● DATA FOR REVIEW
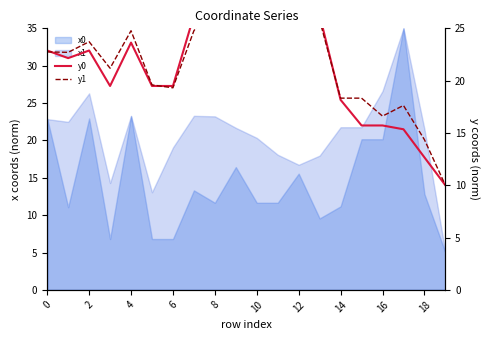

What is the value of the y1 point at the 9th from the left?

27.3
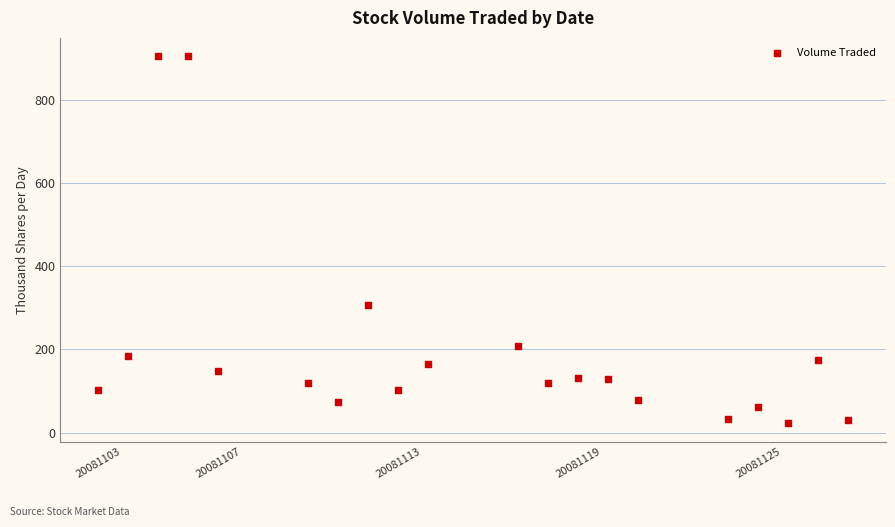

What Y value in the scatter plot is closest to 463?

307.4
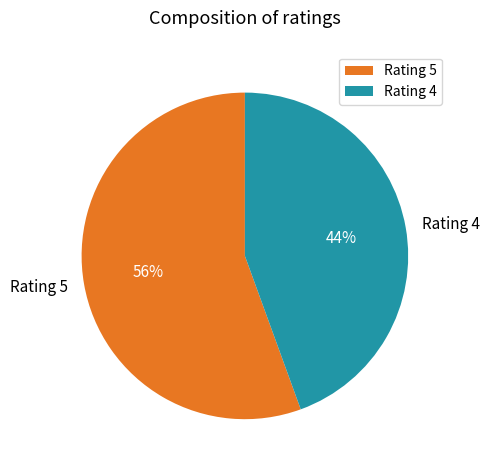

Which slice is the smallest?

Rating 4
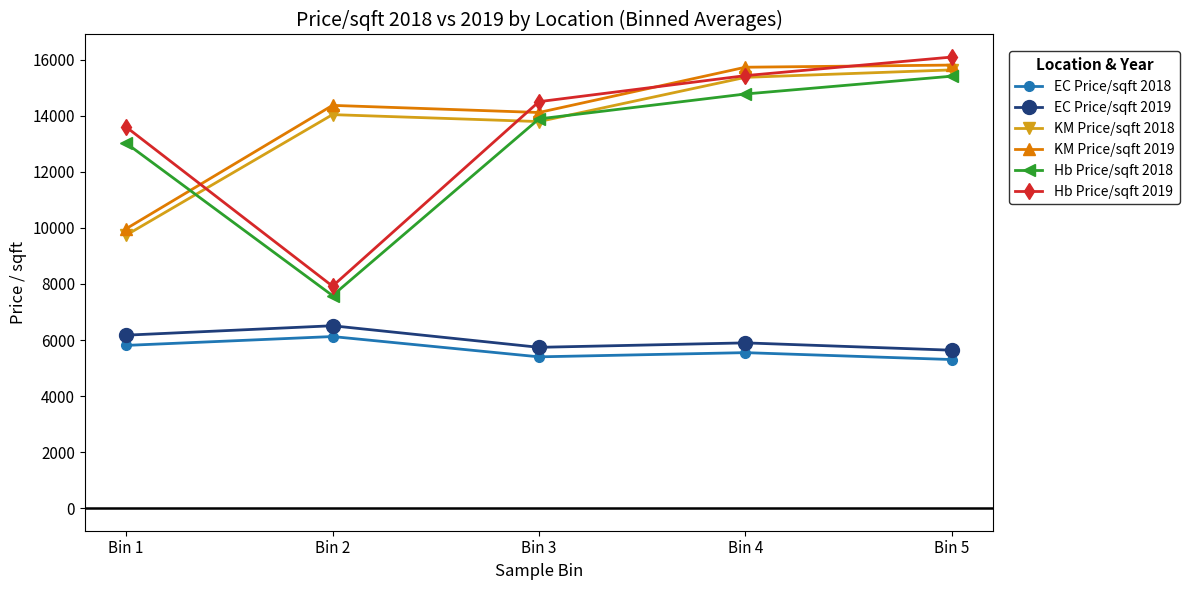

Where is Hb Price/sqft 2018 nearest to the value 11499?

Bin 1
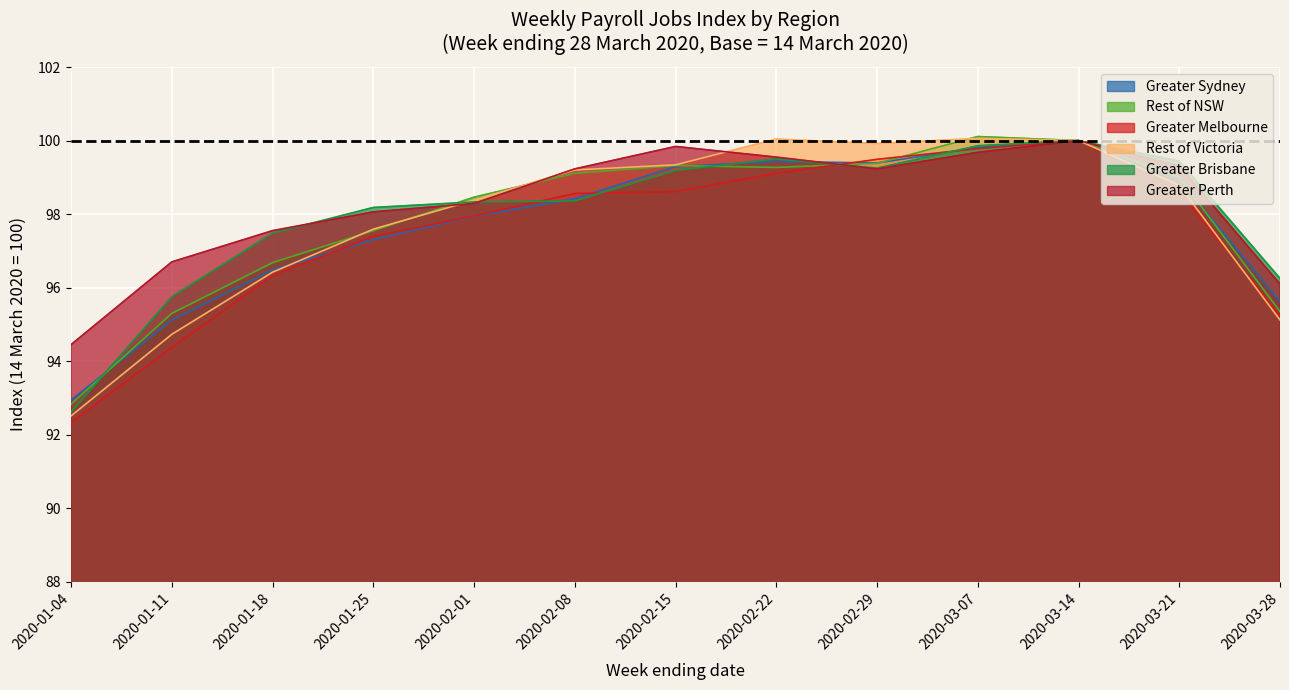

At which label does Rest of Victoria first exceed 98?

2020-02-01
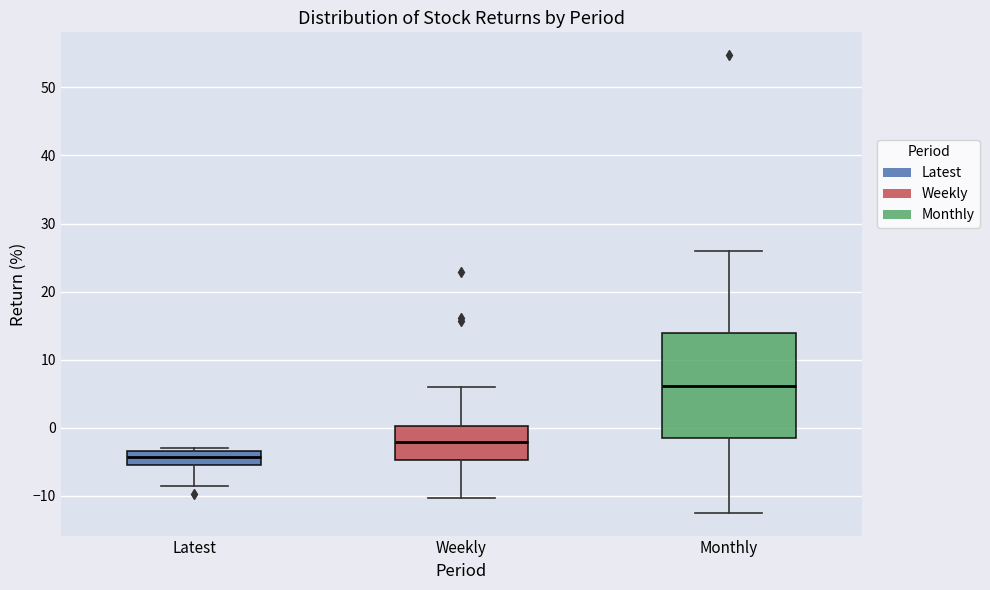

Where is the lower edge of the box for Latest on the y-axis? The values are not printed on the chart, so give them approximately, as read against the axis.

-5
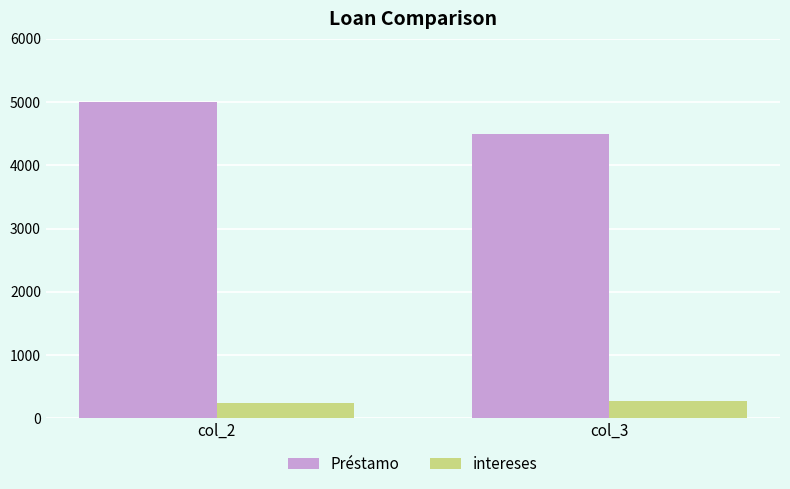

What value does the intereses series have at col_3?

270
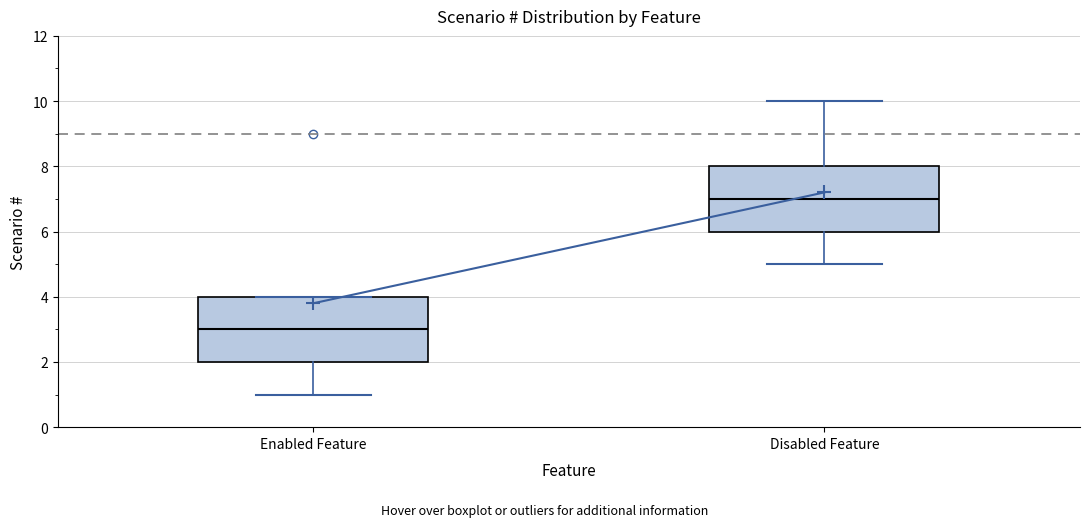

Reading left to right, read every box against the y-axis: the position of its median line, the range the box covers, and the ends of its whiskers. The values are not printed on the chart, so give them approximately, as read against the axis.

Enabled Feature: median 3, box 2 to 4, whiskers 1 to 4
Disabled Feature: median 7, box 6 to 8, whiskers 5 to 10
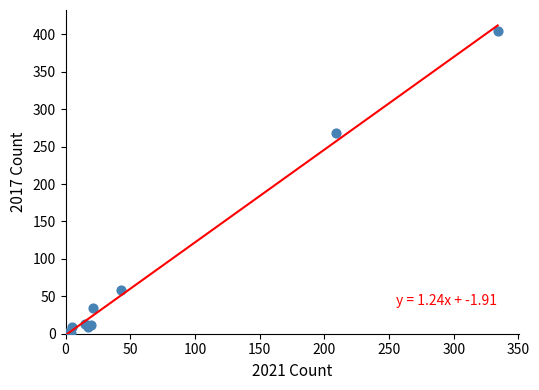

What Y value in the scatter plot is closest to 203?

268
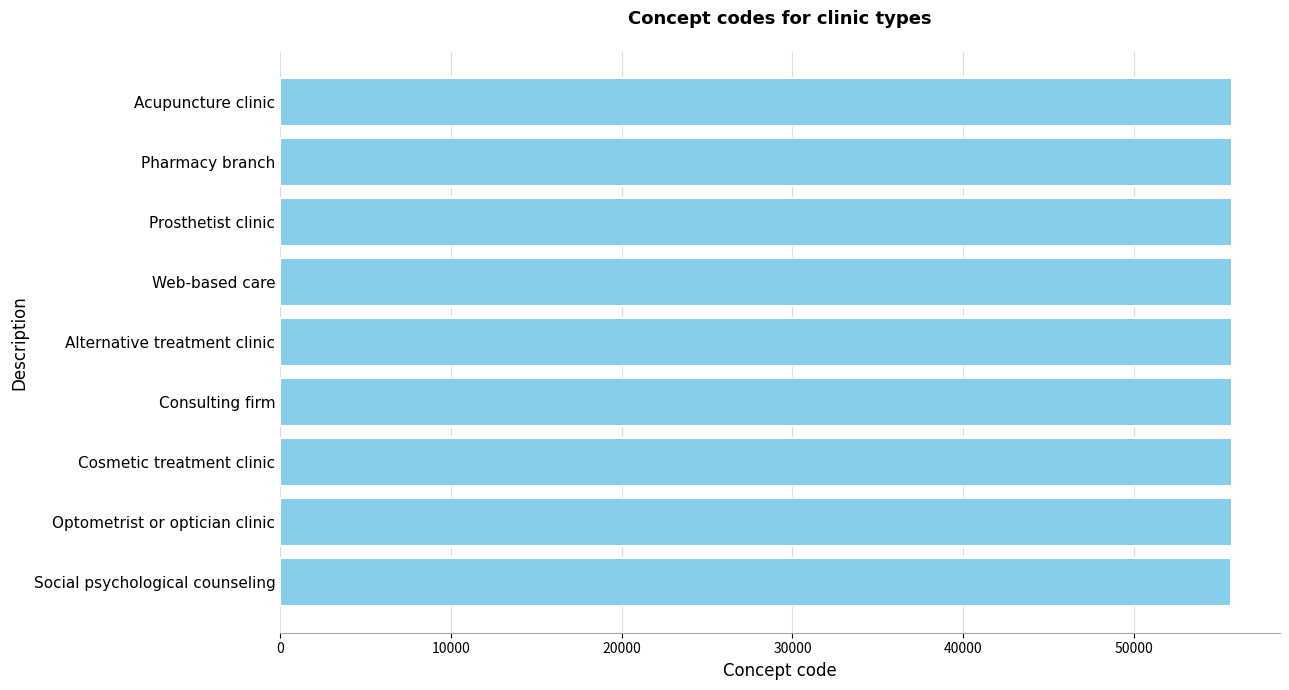

What value does the data have at Prosthetist clinic?

55753.1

● TO DO
Please pull every line of text from the material above and reproduce it unchanged, leaving out the pictures.

● FINISHED TASK
What is the value of the y1 point at the 9th from the left?

27.3

What Y value in the scatter plot is closest to 463?

307.4

Which slice is the smallest?

Rating 4

Where is Hb Price/sqft 2018 nearest to the value 11499?

Bin 1

At which label does Rest of Victoria first exceed 98?

2020-02-01

Where is the lower edge of the box for Latest on the y-axis? The values are not printed on the chart, so give them approximately, as read against the axis.

-5

What value does the intereses series have at col_3?

270

Reading left to right, read every box against the y-axis: the position of its median line, the range the box covers, and the ends of its whiskers. The values are not printed on the chart, so give them approximately, as read against the axis.

Enabled Feature: median 3, box 2 to 4, whiskers 1 to 4
Disabled Feature: median 7, box 6 to 8, whiskers 5 to 10

What Y value in the scatter plot is closest to 203?

268

What value does the data have at Prosthetist clinic?

55753.1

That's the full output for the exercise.